Como nasceu o sucesso “Dolores Gabriela” e a maravilhosa ideia sobre do clipe?

Nasce de um projeto muito bacana que o clube fez num campo de futebol de várzea na Zona Norte de São Paulo; o “Cruz da Esperança”. Lá, basicamente, é um espaço da comunidade negra, um quilombo de resistência esportiva e cultural. Tem rodas de samba e bailes desde a década de cinquenta. Tem mais 5 campos e se tornou moradia de diversos times de futebol de várzea. Neste processo de gentrificação, os governantes querem tirar os times de lá, e fazer um parque
para a classe média, querem tirar um espaço legítimo de cultura e lazer de pessoas que estão no bairro há décadas, em nome de uma nova classe média que está mudando para lá, com pista de cooper e quadra de tênis. Quer expulsar esta ocupação legítima da comunidade. Claro, sem consultar ninguém. Quando o fred (percussionista da clube, morador histórico da Casa Verde ) me levou pra conhecer, há uns anos atrás, me apaixonei pelo lugar e sugeri de fazermos um projeto mensal, levando o samba-rock de volta a um dos lugares onde ele foi gestado em sampa, a Casa Verde. Tocamos em roda, em respeito as rodas de samba que lá acontecem. Deu muito certo e se tornou um evento fortíssimo. Aí tínhamos esta música, Dolores Gabriela, que conta a história de um jogador da várzea que larga o sonho do futebol profissional por conta da paternidade, ele se torna pai. Uma luva filmar um clip no Cruz. O Rafael e a Josi (diretores do clipe) compraram a ideia e aí saiu essa homenagem. Acho interessante, pois tem centenas de músicas para o grande futebol, dos grandes times, das grandes estrelas, da seleção, mas acho que poucas (ou nenhuma?) para a várzea. E lá, na minha opinião, nasce o futebol arte do brasil. Sem a várzea, acho que esta ideia mais artística do futebol acaba!
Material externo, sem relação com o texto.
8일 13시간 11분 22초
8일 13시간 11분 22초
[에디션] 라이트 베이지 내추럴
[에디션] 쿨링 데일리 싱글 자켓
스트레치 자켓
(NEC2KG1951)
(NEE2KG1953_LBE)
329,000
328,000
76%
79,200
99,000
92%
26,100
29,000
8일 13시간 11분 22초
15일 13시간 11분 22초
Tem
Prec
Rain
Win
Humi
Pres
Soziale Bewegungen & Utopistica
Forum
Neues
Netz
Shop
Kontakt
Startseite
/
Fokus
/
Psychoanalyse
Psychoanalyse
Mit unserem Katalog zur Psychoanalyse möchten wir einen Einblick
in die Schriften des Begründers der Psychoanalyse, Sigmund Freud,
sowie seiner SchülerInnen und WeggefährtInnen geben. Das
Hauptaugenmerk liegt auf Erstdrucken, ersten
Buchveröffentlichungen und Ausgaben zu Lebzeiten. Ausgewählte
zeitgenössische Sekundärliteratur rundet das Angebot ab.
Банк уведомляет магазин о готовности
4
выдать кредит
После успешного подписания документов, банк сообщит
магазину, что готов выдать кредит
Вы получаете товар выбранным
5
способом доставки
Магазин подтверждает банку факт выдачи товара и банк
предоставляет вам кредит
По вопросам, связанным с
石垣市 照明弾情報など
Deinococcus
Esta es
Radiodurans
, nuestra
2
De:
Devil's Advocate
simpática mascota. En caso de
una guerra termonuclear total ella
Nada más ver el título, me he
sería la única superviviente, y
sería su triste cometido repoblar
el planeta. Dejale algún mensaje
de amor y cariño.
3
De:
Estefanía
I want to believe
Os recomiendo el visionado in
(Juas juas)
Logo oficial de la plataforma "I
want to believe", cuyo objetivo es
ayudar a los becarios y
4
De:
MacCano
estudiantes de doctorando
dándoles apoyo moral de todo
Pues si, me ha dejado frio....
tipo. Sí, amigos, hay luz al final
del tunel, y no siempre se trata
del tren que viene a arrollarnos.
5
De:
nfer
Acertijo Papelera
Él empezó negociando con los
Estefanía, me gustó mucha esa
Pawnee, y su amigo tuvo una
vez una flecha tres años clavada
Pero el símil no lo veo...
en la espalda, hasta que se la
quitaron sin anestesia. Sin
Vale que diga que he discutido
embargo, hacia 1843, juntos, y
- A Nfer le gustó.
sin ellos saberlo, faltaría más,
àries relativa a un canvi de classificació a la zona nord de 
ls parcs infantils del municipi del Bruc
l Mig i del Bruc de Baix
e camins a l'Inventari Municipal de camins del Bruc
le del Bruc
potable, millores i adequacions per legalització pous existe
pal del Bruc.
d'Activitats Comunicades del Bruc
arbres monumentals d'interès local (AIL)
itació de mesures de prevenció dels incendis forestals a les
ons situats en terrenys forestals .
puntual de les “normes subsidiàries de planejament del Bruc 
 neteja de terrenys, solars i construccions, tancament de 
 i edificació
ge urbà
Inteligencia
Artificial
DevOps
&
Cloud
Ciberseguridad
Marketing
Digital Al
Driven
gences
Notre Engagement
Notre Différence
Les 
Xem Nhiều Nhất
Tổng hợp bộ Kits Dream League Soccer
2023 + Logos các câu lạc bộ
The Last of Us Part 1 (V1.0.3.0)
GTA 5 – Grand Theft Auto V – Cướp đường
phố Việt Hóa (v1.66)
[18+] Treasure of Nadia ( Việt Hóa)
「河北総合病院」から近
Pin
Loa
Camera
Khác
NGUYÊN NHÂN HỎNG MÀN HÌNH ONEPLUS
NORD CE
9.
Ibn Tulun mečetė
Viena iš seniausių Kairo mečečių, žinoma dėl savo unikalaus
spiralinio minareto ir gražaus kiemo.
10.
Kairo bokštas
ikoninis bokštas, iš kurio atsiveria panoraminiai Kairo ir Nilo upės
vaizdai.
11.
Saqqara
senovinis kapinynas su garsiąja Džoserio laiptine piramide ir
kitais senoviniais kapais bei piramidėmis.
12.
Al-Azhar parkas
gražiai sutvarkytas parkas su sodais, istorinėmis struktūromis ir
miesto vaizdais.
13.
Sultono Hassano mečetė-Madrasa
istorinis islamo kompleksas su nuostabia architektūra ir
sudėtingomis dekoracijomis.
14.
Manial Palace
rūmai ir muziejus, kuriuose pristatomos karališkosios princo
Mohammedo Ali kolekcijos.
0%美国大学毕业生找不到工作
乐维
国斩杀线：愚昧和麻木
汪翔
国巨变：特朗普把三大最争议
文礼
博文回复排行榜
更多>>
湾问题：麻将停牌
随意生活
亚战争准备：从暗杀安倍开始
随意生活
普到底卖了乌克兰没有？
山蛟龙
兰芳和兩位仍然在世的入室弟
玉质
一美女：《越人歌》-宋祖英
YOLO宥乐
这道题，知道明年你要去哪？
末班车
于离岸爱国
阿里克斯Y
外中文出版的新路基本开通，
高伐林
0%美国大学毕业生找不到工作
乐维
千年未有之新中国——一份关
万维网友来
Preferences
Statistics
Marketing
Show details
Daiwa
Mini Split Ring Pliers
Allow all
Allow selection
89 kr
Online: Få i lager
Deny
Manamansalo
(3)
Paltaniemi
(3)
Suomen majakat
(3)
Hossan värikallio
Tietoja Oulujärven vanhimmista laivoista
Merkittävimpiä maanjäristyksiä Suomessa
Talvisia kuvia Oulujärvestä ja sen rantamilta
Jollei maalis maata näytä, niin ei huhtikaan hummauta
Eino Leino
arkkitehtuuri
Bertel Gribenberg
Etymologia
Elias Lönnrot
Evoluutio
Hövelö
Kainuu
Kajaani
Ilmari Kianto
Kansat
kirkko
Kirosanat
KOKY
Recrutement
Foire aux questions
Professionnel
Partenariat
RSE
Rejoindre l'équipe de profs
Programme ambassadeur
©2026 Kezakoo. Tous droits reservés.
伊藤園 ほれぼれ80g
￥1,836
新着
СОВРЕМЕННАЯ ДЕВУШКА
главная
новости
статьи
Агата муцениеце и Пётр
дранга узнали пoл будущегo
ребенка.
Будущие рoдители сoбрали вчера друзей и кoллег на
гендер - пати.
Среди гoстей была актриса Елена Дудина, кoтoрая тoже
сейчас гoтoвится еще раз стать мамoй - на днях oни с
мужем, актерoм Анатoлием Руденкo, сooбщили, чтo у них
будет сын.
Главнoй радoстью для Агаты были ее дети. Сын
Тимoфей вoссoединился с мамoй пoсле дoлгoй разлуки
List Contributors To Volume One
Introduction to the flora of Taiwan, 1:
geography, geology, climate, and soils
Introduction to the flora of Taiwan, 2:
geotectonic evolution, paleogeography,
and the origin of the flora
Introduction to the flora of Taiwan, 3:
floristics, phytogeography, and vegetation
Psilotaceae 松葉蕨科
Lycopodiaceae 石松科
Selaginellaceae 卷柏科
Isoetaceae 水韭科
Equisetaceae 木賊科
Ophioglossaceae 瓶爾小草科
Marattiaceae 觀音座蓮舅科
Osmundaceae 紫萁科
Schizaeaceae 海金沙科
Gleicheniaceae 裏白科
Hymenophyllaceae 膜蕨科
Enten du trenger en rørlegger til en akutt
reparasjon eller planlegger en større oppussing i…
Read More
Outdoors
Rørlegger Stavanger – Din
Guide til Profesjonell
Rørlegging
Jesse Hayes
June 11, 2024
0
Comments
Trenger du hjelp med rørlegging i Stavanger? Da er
Deixe uma mensagem aos nossos leitores e nos informe onde podemos apreciar o Clube do Balanço?

Família, obrigado pelo apoio, pelo prestígio, por curtir e estar nos nossos shows. Isso nos alimenta, é o que nos impulsiona. O bairro da Casa Verde é o nosso quilombo paulista: lugar que abriga grandes tradições da cultura negra de são Paulo, escolas de samba, blocos, terreiros, morada de inúmeras famílias negras e celeiro de várias gerações de bambas. E o Clube do Balanço convida para todo segundo domingo do mês conferirem a sua “Roda de Balanço” no Cruz e este mês tem Álbum novo saindo do forno e tem tudo para ser um sucesso aguardem!